Im Jahr 2026 wird die neu zu errichtende Fernwärmetrasse in Betrieb gehen. Die Kernidee ist eine Verbindungstrasse vom Industriestandort Leuna bis nach Kulkwitz in Leipzig. Schon jetzt ist in der dortigen Raffinerie industrielle Abwärme mit bis zu 83 Megawatt Leistung auf dem Temperaturniveau der Fernwärme ganzjährig verfügbar und soll dort ausgekoppelt werden. Die identifizierte Wärmemenge entspricht etwa 38 Prozent des Fernwärmebedarfs in Leipzig. Rein rechnerisch können also 100.000 Leipziger Wohnungen damit CO₂-frei beheizt werden.“

Vor dem Hintergrund der notwendigen Dekarbonisierung aller Wirtschaftsbereiche und des perspektivisch steigenden CO₂-Preises sieht die grüne Fraktion jedoch auch Risiken, weiterhin auf fossile Energiequellen zu setzen, gleichwohl ihre Emissionen nicht auf die Abwärme angerechnet werden.

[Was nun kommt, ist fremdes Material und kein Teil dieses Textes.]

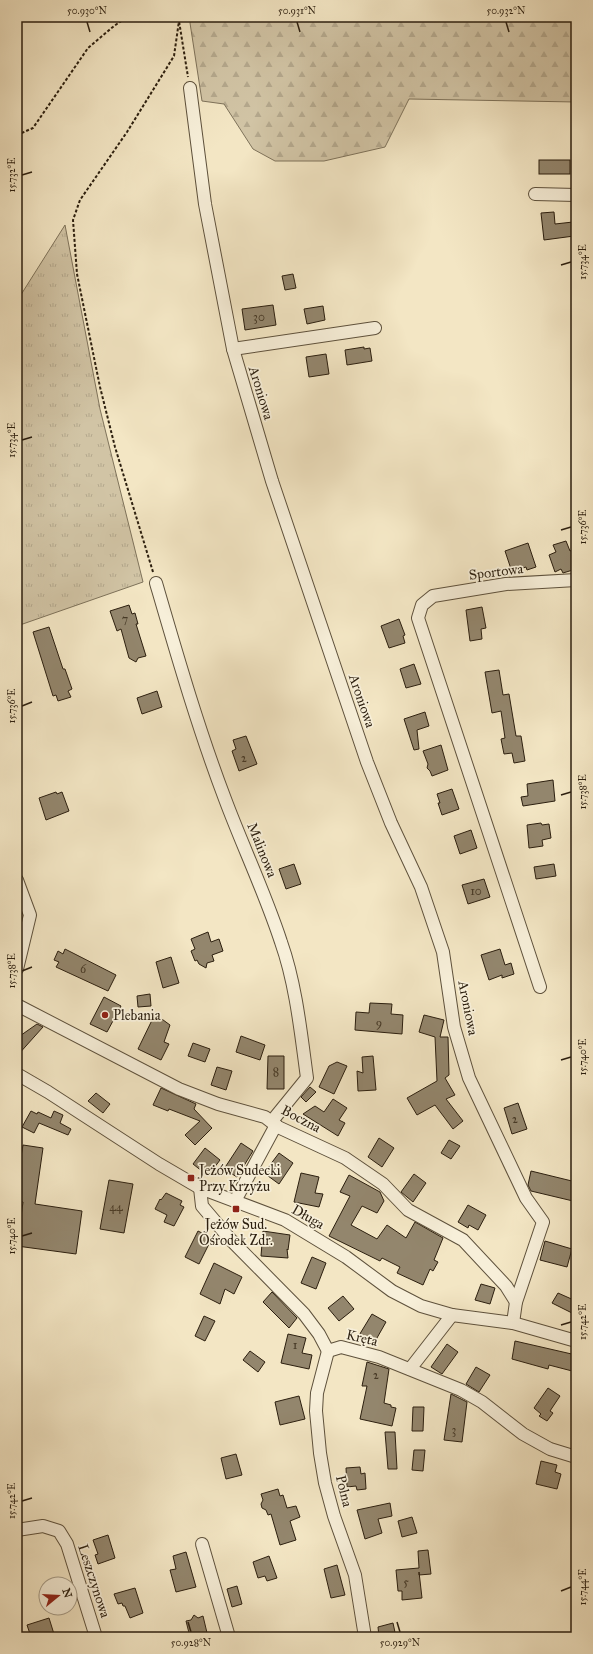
<svg xmlns="http://www.w3.org/2000/svg" width="593" height="1654" font-family="'IM FELL Great Primer',serif">
<style>
.grass{fill:url(#grass-tufts);stroke:#7e725a}
.forest{fill:url(#forest-firs);stroke:#7e725a}
.building{fill:#93866d;stroke:#2c1f0f}
.lines{fill:none;stroke-linecap:round;stroke-linejoin:round}
.minor-casing{stroke:#5e513c;stroke-width:14}
.path{stroke:#2c1f0f;stroke-width:2;stroke-dasharray:3 2;stroke-linecap:butt}
.minor{stroke:#f7efd9;stroke-width:12}
.ticks{fill:none;stroke:#2c1f0f;stroke-width:1.5}
.poi-dot{fill:#8f2418;stroke:#f7efd9;stroke-width:1.5}
.labels{text-anchor:middle;dominant-baseline:central;stroke-width:3.5;stroke-linejoin:round;paint-order:stroke}
.number-label{font-size:12px;fill:#463926}
.street-label{font-size:14px;fill:#2c1f0f;stroke:#f7efd9}
.poi-label{font-size:14px;fill:#2c1f0f;stroke:#f7efd9;text-anchor:start}
.neatline{fill:none;stroke:#2c1f0f;stroke-width:1.5}
.ticks-label{font-size:10px;text-anchor:middle;fill:#2c1f0f}
</style>
<defs>
<pattern id="grass-tufts" width="24" height="20" patternUnits="userSpaceOnUse"><rect width="24" height="20" fill="#d1c4a5"/><path d="M3 7l-1-3M5 7V3M7 7l1-3M15 17l-1-3M17 17v-4M19 17l1-3" fill="none" stroke="#b4a88d"/></pattern>
<pattern id="forest-firs" width="22" height="20" patternUnits="userSpaceOnUse"><rect width="22" height="20" fill="#d1c4a5"/><path d="M5 1l3.5 6h-7zM16 11l3.5 6h-7z" fill="#b4a88d"/></pattern>
</defs>
<rect width="100%" height="100%" fill="#f3e6c4"/>
<filter id="stains"><feTurbulence type="fractalNoise" baseFrequency=".005" numOctaves="4"/><feColorMatrix values="0 0 0 0 .2 0 0 0 0 .09 0 0 0 0 .02 0 0 0 .5 -.17"/></filter>
<radialGradient id="worn" r=".72"><stop offset=".6" stop-color="#630" stop-opacity="0"/><stop offset="1" stop-color="#630" stop-opacity=".3"/></radialGradient>
<path class="grass" d="M65 225 100 409 143 582 17 626V301Z"/>
<path class="forest" d="M191 17H576V102L409 99 385 147 324 161H275L253 149 224 104 202 101 190 23Z"/>
<g class="building">
<rect x="539" y="160" width="31" height="14"/>
<path d="M554 212 555 224 573 222 574 236 544 240 541 213Z"/>
<path d="M293 274 296 288 285 290 282 276Z"/>
<path d="M273 305 276 325 245 330 242 309Z"/>
<path d="M323 306 325 320 307 324 304 309Z"/>
<path d="M364 347V349L370 348 372 361 347 365 345 350Z"/>
<path d="M326 354 329 374 309 377 306 357Z"/>
<path d="M566 541 570 551 576 548V569L563 573 561 569 555 572 549 555 556 552 553 545Z"/>
<path d="M528 543 536 567 527 570 526 567 512 572 505 551Z"/>
<path d="M129 605 132 614 135 613 138 624H136L146 656 138 658 136 662 129 658 121 629 117 631 110 611Z"/>
<path d="M482 607 486 628 481 629 482 639 470 641 466 610Z"/>
<path d="M399 619 405 635 403 636 405 643 389 648 381 626Z"/>
<path d="M49 627 63 669H65L72 689 68 691 71 697 58 701 56 695 53 696 33 632Z"/>
<path d="M414 664 421 684 406 688 400 669Z"/>
<path d="M499 670 503 695 509 694 516 736H521L525 761 514 763 512 753 504 754 501 739 505 738 501 711 492 713 485 672Z"/>
<path d="M157 691 162 707 142 714 137 698Z"/>
<path d="M425 712 429 726 417 730 419 749 414 750 404 719Z"/>
<path d="M246 736 257 764 239 771 232 751 236 749 233 740Z"/>
<path d="M441 745 448 770 432 776 430 771 427 768 428 764 423 751Z"/>
<path d="M553 780 555 801 523 806 521 797 528 796 527 784Z"/>
<path d="M452 789 459 809 442 815 438 803H440L437 794Z"/>
<path d="M56 792 57 794 62 792 69 811 46 820 39 798Z"/>
<path d="M541 823 542 825 549 824 551 838 542 840 543 846 529 848 527 825Z"/>
<path d="M471 830 477 848 460 854 454 836Z"/>
<path d="M294 864 301 884 286 889 279 869Z"/>
<path d="M554 864 556 876 536 879 534 867Z"/>
<path d="M484 879 490 897 468 904 462 885Z"/>
<path d="M208 932 211 942 219 939 223 951 212 955 214 961 207 963 206 968 199 964 197 960 195 961 191 951 195 949 191 939Z"/>
<path d="M65 949 116 975 108 991 56 967 59 962 54 960 58 951 63 954Z"/>
<path d="M500 949 505 965 511 963 514 974 502 978V975L489 980 481 955Z"/>
<path d="M171 957 179 983 163 988 156 962Z"/>
<path d="M150 994 151 1006 138 1007 137 996Z"/>
<path d="M104 997 121 1006 107 1032 90 1024Z"/>
<path d="M370 1003 392 1004 391 1014 403 1015 402 1034 355 1030 356 1012 369 1013Z"/>
<path d="M155 1014 170 1025 164 1042 169 1044 161 1060 138 1049Z"/>
<path d="M424 1015 444 1020 440 1037H448L449 1075 445 1078 455 1095 446 1099 463 1121 453 1129 435 1105 417 1115 407 1098 437 1081 435 1037 419 1032Z"/>
<path d="M37 1024 43 1027 17 1056V1038Z"/>
<path d="M241 1036 265 1045 260 1060 236 1052Z"/>
<path d="M193 1043 210 1049 205 1062 188 1056Z"/>
<path d="M268 1056H284V1089H267Z"/>
<path d="M373 1056 376 1090 358 1091 357 1071 363 1073 362 1057Z"/>
<path d="M337 1062 347 1066 334 1094 319 1087 329 1066Z"/>
<path d="M217 1067 232 1071 226 1090 211 1085Z"/>
<path d="M310 1087 316 1092 306 1102 301 1097Z"/>
<path d="M161 1088 196 1104 194 1109 212 1128 195 1145 185 1135 200 1121 169 1109 168 1111 153 1105Z"/>
<path d="M96 1093 110 1104 103 1113 88 1101Z"/>
<path d="M333 1099 347 1108 339 1120 345 1123 338 1136 303 1114 315 1106 324 1112Z"/>
<path d="M518 1103 527 1129 512 1134 504 1108Z"/>
<path d="M31 1111 37 1114 38 1112 51 1118 54 1111 63 1115 60 1123 71 1129 68 1135 39 1123 34 1133 22 1127Z"/>
<path d="M379 1138 394 1148 382 1167 368 1157Z"/>
<path d="M449 1140 460 1146 451 1159 441 1153Z"/>
<path d="M241 1143 253 1151 237 1177 224 1169Z"/>
<path d="M23 1145 43 1148 35 1204 82 1211 76 1254 17 1246 23 1202 17 1201V1180Z"/>
<path d="M205 1148 220 1160 208 1176 193 1164Z"/>
<path d="M279 1153 293 1163 279 1184 264 1173Z"/>
<path d="M531 1171 576 1182 573 1201 531 1191 528 1185Z"/>
<path d="M301 1173 319 1177 315 1193 323 1194 319 1207 294 1202Z"/>
<path d="M414 1174 426 1183 413 1202 401 1192Z"/>
<path d="M349 1175 380 1192 384 1201 377 1213 362 1206 351 1225 377 1239 387 1225 406 1238 415 1222 443 1238 434 1260 438 1262 433 1271 430 1269 423 1285 397 1273 400 1267 382 1258 380 1261 329 1236 350 1196 340 1192Z"/>
<path d="M109 1180 133 1184 124 1233 100 1229Z"/>
<path d="M166 1193 182 1201 180 1205 184 1207 174 1226 164 1222 167 1215 155 1209 160 1199 161 1200Z"/>
<path d="M468 1205 486 1215 478 1230 469 1225 468 1228 458 1222Z"/>
<path d="M198 1231 212 1238 199 1264 185 1257Z"/>
<path d="M263 1231 290 1235 288 1250 287 1249 288 1258 261 1256Z"/>
<path d="M545 1241 572 1249 567 1267 540 1260Z"/>
<path d="M312 1257 326 1263 316 1289 301 1283Z"/>
<path d="M214 1263 242 1277 234 1294 225 1289 220 1304 200 1294Z"/>
<path d="M481 1284 495 1288 490 1304 475 1300Z"/>
<path d="M272 1292 297 1318 289 1328 263 1302Z"/>
<path d="M558 1293 576 1301V1315L552 1303Z"/>
<path d="M343 1296 354 1309 339 1321 328 1308Z"/>
<path d="M372 1314 386 1322 373 1345 358 1337Z"/>
<path d="M204 1316 215 1321 205 1341 195 1336Z"/>
<path d="M288 1334 306 1338 302 1353 312 1355 309 1369 281 1363Z"/>
<path d="M515 1341 576 1355V1372L549 1365 548 1369 512 1359Z"/>
<path d="M447 1344 458 1352 442 1374 431 1367Z"/>
<path d="M250 1351 265 1362 258 1372 243 1360Z"/>
<path d="M367 1362 389 1369 384 1403 391 1405V1407L396 1408 392 1426 360 1419 367 1386H362Z"/>
<path d="M476 1367 490 1375 479 1392 466 1384Z"/>
<path d="M548 1388 560 1396 550 1411 553 1413 547 1421 539 1416 541 1414 534 1408Z"/>
<path d="M451 1394 467 1402 462 1442 444 1440Z"/>
<path d="M299 1396 305 1419 280 1425 275 1402Z"/>
<path d="M413 1407H424L423 1431H412Z"/>
<path d="M385 1432H395L397 1469H388Z"/>
<path d="M414 1450H425L423 1471 412 1470Z"/>
<path d="M236 1454 242 1475 226 1479 221 1458Z"/>
<path d="M541 1461 557 1465 555 1472 561 1474 557 1489 536 1484Z"/>
<path d="M360 1467 361 1474 365 1473 366 1489 357 1490 356 1486 347 1487 346 1468Z"/>
<path d="M278 1489 280 1496 283 1495 287 1508 296 1506 300 1517 290 1521 296 1540 280 1545 271 1514 268 1515 266 1510 262 1508 261 1504 263 1500 261 1494Z"/>
<path d="M390 1503 392 1516 378 1519 382 1533 365 1539 357 1510Z"/>
<path d="M412 1517 417 1533 402 1537 398 1521Z"/>
<path d="M108 1535 115 1558 98 1564 95 1555 98 1554 93 1540Z"/>
<path d="M428 1550 431 1574 419 1575V1572L422 1598 402 1600V1591H398L396 1570 419 1568 418 1551Z"/>
<path d="M186 1552 196 1587 176 1592 170 1570 176 1569 173 1556Z"/>
<path d="M269 1556 277 1578 267 1581 265 1576 258 1578 253 1562Z"/>
<path d="M337 1565 345 1595 331 1598 324 1569Z"/>
<path d="M237 1586 242 1604 232 1607 227 1589Z"/>
<path d="M135 1588 143 1613 130 1618 125 1606H123L122 1603 118 1604 114 1594Z"/>
<path d="M194 1615 198 1618 203 1616 208 1637H190L186 1621 191 1620Z"/>
<path d="M49 1618 54 1634 47 1637H31L27 1625Z"/>
<path d="M393 1623 396 1637H379L378 1627Z"/>
</g>
<g class="lines">
<defs>
<g id="minor">
<path d="M190 88 205 204 233 349 272 481 367 762 391 823 421 887 443 952 454 1027 469 1078 526 1198 543 1222 516 1302 513 1323"/>
<path d="M535 194 576 195"/>
<path d="M233 349 375 328"/>
<path d="M156 583C177 655 198 728 225 799 243 847 265 893 281 942 296 984 301 1034 307 1078L272 1121"/>
<path d="M17 880 30 915 17 969"/>
<path d="M540 987 418 618 422 605 433 596 506 584 576 580"/>
<path d="M17 1005 179 1089 218 1104 265 1117 278 1127 345 1158 383 1184 408 1210 463 1240 506 1286 516 1302"/>
<path d="M17 1074 48 1092 159 1164 200 1188 285 1220 346 1257 392 1291 421 1306 452 1315 513 1323 576 1341"/>
<path d="M200 1188 202 1206 230 1239 304 1314 319 1334 328 1351"/>
<path d="M235 1201 276 1125"/>
<path d="M328 1351 317 1393 316 1411 320 1453 325 1483 334 1516 355 1575 365 1637"/>
<path d="M328 1351 341 1347 379 1357 461 1390 482 1402 523 1434 550 1449 576 1457"/>
<path d="M410 1369 452 1315"/>
<path d="M17 1530 43 1526 59 1531 67 1544 96 1637"/>
<path d="M202 1544 229 1637"/>
</g>
</defs>
<use href="#minor" class="minor-casing"/>
<g class="path">
<path d="M180 17 179 21 188 77"/>
<path d="M17 135 33 128 88 48 114 26 127 17"/>
<path d="M153 572 115 447 100 387 77 274 73 220 80 200 127 132 174 56 179 21 162 17"/>
</g>
<use href="#minor" class="minor"/>
</g>
<path class="ticks" d="M87 22 90 32M297 22 300 32M506 22 509 32M22 175 32 172M561 265 571 262M22 440 32 437M561 530 571 527M22 706 32 702M561 795 571 792M22 971 32 967M561 1060 571 1057M22 1236 32 1233M561 1325 571 1322M22 1501 32 1498M561 1591 571 1587M188 1622 191 1632M397 1622 400 1632"/>
<g class="poi-dot">
<circle cx="105" cy="1015" r="4"/>
<rect x="187" y="1174" width="8" height="8" rx="2"/>
<rect x="232" y="1205" width="8" height="8" rx="2"/>
</g>
<g class="labels">
<g class="number-label">
<text x="259" y="317">30</text>
<text x="125" y="619">7</text>
<text x="244" y="758">2</text>
<text x="476" y="891">10</text>
<text x="83" y="969">6</text>
<text x="379" y="1023">9</text>
<text x="276" y="1072">8</text>
<text x="515" y="1119">2</text>
<text x="116" y="1207">44</text>
<text x="295" y="1345">1</text>
<text x="376" y="1375">2</text>
<text x="454" y="1430">3</text>
<text x="406" y="1582">5</text>
</g>
<g class="street-label">
<text transform="translate(261 393) rotate(73)">Aroniowa</text>
<text transform="translate(496 572) rotate(-7)">Sportowa</text>
<text transform="translate(362 701) rotate(71)">Aroniowa</text>
<text transform="translate(262 850) rotate(68)">Malinowa</text>
<text transform="translate(468 1008) rotate(79)">Aroniowa</text>
<text transform="translate(301 1119) rotate(28)">Boczna</text>
<text transform="translate(308 1217) rotate(30)">Długa</text>
<text transform="translate(362 1338) rotate(13)">Kręta</text>
<text transform="translate(344 1491) rotate(76)">Polna</text>
<text transform="translate(94 1581) rotate(72)">Leszczynowa</text>
</g>
<g class="poi-label">
<text x="113" y="1015">Plebania</text>
<text x="199" y="1170">Jeżów Sudecki<tspan x="199" dy="16">Przy Krzyżu</tspan></text>
<text x="236" y="1224" text-anchor="middle">Jeżów Sud.<tspan x="236" dy="16">Ośrodek Zdr.</tspan></text>
</g>
</g>
<rect width="593" height="1654" fill="none" stroke="#f3e6c4" stroke-width="44"/>
<g transform="translate(58 1596) rotate(72)"><circle r="19" fill="#f7efd9" stroke="#a69c88"/>
<path d="M0-3L7 15L0 10L-7 15Z" fill="#8f2418"/>
<text y="-6" font-size="11" font-weight="bold" text-anchor="middle" fill="#2c1f0f">N</text>
</g>
<rect x="22" y="22" width="549" height="1610" class="neatline"/>
<g class="ticks-label">
<text x="87" y="14">50.930°N</text>
<text x="297" y="14">50.931°N</text>
<text x="506" y="14">50.932°N</text>
<text transform="translate(11 175) rotate(-90)" y="4">15.732°E</text>
<text transform="translate(582 262) rotate(-90)" y="4">15.734°E</text>
<text transform="translate(11 440) rotate(-90)" y="4">15.734°E</text>
<text transform="translate(582 527) rotate(-90)" y="4">15.736°E</text>
<text transform="translate(11 706) rotate(-90)" y="4">15.736°E</text>
<text transform="translate(582 792) rotate(-90)" y="4">15.738°E</text>
<text transform="translate(11 971) rotate(-90)" y="4">15.738°E</text>
<text transform="translate(582 1057) rotate(-90)" y="4">15.740°E</text>
<text transform="translate(11 1236) rotate(-90)" y="4">15.740°E</text>
<text transform="translate(582 1322) rotate(-90)" y="4">15.742°E</text>
<text transform="translate(11 1501) rotate(-90)" y="4">15.742°E</text>
<text transform="translate(582 1587) rotate(-90)" y="4">15.744°E</text>
<text x="191" y="1646">50.928°N</text>
<text x="400" y="1646">50.929°N</text>
</g>
<rect width="100%" height="100%" filter="url(#stains)"/>
<rect width="100%" height="100%" fill="url(#worn)"/>
</svg>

Trotzdem abhängig von fossiler Erzeugung?

„Grundsätzlich ist es gut, industrielle Abwärme für die Wärmeversorgung zu nutzen – denn jede eingesparte Tonne CO₂ hilft! Bei einem Projekt, dessen Nutzung auf 80 Jahre ausgelegt ist, stellt sich aber schon die Frage, ob man hier nicht auf das falsche Pferd setzt“, fragt sich Jürgen Kasek, klima- und energiepolitischer Sprecher der Grünen-Fraktion im Leipziger Stadtrat. „Es besteht die Gefahr, dass man sich von fossiler Erzeugung abhängig macht, die, solange sie da ist, natürlich so effizient wie möglich genutzt werden sollte – aber eben auch keinen Tag länger als nötig.

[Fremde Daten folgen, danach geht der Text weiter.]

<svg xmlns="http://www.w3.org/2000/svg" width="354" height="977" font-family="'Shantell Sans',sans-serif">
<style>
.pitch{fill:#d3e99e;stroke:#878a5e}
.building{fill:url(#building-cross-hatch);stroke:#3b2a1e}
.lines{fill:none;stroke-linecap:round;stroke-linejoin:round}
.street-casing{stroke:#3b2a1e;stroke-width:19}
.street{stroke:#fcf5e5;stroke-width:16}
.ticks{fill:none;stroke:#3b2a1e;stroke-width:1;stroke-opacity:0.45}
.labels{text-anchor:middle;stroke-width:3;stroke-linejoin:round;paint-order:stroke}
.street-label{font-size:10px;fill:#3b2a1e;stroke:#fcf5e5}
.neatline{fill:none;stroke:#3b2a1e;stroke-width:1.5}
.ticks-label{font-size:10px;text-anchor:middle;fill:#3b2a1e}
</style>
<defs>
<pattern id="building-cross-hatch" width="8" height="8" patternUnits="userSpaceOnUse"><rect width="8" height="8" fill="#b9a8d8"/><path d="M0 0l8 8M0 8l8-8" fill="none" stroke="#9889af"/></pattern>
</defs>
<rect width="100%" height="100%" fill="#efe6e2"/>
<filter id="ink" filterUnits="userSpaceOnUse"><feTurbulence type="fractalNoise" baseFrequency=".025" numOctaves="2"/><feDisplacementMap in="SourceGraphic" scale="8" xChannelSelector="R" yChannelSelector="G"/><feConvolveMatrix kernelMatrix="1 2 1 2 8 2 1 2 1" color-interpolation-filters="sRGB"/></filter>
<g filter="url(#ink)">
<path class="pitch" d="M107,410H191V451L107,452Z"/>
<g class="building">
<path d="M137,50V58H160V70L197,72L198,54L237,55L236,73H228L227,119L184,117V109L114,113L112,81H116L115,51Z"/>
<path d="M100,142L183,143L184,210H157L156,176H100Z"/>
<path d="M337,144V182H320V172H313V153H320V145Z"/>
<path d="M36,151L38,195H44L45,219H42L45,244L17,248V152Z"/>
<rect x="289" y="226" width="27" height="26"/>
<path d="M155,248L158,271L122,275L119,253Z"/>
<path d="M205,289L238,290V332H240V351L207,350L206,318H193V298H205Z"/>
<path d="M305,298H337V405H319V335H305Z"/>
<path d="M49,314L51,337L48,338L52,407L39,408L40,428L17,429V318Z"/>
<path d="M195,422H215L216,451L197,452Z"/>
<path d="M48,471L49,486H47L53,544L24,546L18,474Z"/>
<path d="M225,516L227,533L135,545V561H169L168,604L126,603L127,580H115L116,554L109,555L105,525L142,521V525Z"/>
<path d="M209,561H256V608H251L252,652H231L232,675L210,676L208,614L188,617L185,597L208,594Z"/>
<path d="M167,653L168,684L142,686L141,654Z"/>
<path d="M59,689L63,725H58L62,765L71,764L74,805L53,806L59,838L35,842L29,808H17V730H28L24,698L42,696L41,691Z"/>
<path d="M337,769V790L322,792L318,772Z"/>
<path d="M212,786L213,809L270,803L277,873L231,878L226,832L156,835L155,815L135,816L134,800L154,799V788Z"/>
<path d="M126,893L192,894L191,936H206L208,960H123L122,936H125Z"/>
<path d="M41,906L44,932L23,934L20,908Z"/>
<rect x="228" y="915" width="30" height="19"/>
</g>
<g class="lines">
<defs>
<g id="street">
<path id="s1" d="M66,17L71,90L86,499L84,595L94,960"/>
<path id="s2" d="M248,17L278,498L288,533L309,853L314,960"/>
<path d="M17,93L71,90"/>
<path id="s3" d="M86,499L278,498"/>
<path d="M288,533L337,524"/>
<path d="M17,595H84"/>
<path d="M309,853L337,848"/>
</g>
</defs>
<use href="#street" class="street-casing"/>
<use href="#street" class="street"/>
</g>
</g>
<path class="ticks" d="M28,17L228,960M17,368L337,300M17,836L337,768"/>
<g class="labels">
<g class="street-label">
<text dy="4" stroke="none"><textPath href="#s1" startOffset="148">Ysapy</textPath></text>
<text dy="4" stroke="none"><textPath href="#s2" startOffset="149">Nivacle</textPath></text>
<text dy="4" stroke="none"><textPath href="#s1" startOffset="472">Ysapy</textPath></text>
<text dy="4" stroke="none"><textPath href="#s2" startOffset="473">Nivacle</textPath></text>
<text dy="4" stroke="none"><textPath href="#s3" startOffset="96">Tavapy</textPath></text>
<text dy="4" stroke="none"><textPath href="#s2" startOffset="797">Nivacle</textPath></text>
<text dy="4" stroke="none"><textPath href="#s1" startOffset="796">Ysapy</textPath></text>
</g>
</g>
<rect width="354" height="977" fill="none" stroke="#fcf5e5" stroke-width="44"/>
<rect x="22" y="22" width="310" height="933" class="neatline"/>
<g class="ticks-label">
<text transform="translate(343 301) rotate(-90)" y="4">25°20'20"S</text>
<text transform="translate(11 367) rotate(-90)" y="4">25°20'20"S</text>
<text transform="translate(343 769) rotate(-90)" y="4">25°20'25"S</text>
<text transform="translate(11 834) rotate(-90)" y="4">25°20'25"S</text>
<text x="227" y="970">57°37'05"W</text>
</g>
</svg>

Letztlich muss sich auch der Industriestandort Leuna der Dekarbonisierung der Wirtschaft stellen. Welche Wärmemengen sind dann für Leipzig noch realistisch und bezahlbar? Und welche Alternativen einer klimaneutralen Wärmeversorgung gäbe es schon jetzt? Wir befürchten, dass man sich zu sehr auf fossile Abwärme verlässt, und die ausreichende Erschließung erneuerbarer Energiequellen ins Hintertreffen gerät. Das kann hinten raus teuer werden.“

Der Stadtrat hat 2022 auf Initiative der Fraktion Bündnis 90/Die Grünen hin eine kommunale Wärmeplanung beauftragt, welche eine klimaneutrale Wärmeversorgung der Stadt Leipzig bis 2038, möglichst bis 2035, vorsieht. Die Planung soll bis Ende dieses Jahres vorliegen.

Die Wärmeplanung stellt die Weichen für künftige Planungen. Private Haushalte, Hauseigentümer/-innen und Wohnungsbaugesellschaften stehen vor wichtigen Entscheidungen bezüglich energetischer Sanierungen und Heizungswechsel. Umso wichtiger ist es, bei der Planung von wohl abgewägten Prämissen auszugehen – auch um Fehlinvestitionen zu vermeiden.

„Die Nutzung der Abwärme aus Leuna mag opportun und aus heutiger Perspektive sinnvoll sein“, sagt Jürgen Kasek. „Aber dauerhaft nachhaltig sind Wärmequellen, die von fossiler Produktion abhängig sind, nicht. Die Wärmeplanung muss verstärkt erneuerbare Wärme in den Blick nehmen.“

Die Grünen-Anfrage:

Anfrage vom 26. Januar 2023: Welche Risiken und Alternativen gibt es zur Fernwärme aus Leuna?

Wie die LVZ vom 14./15. Januar 2023 berichtete, planen die Stadtwerke Leipzig künftig Abwärme der Total-Raffinerie in Leuna über eine Fernwärmetrasse nach Leipzig zu transportieren. Ungefähr 38 % des aktuellen Leipziger Wärmebedarfs könnten damit laut den Leipziger Stadtwerken gedeckt werden. Es wird geprüft, ob zusätzlich eine Wasserstoff-Pipeline verlegt werden kann. Die Abwärme der Raffinerie gilt als bilanziell klimaneutral und ist momentan ungenutzt. Dennoch würde man sich damit von der Erzeugung fossiler (Erdöl-) Produkte abhängig machen. Vor dem Hintergrund der notwendigen Dekarbonisierung aller Wirtschaftsbereiche und des perspektivisch steigenden CO₂-Preises sehen wir diverse Risiken, weiterhin auf fossile Energiequellen zu setzen – auch wenn ihre Emissionen nicht auf die Abwärme angerechnet werden. So bricht derzeit beispielsweise die Produktion in Leuna um 50 % ein (LVZ, 24. Januar 2023).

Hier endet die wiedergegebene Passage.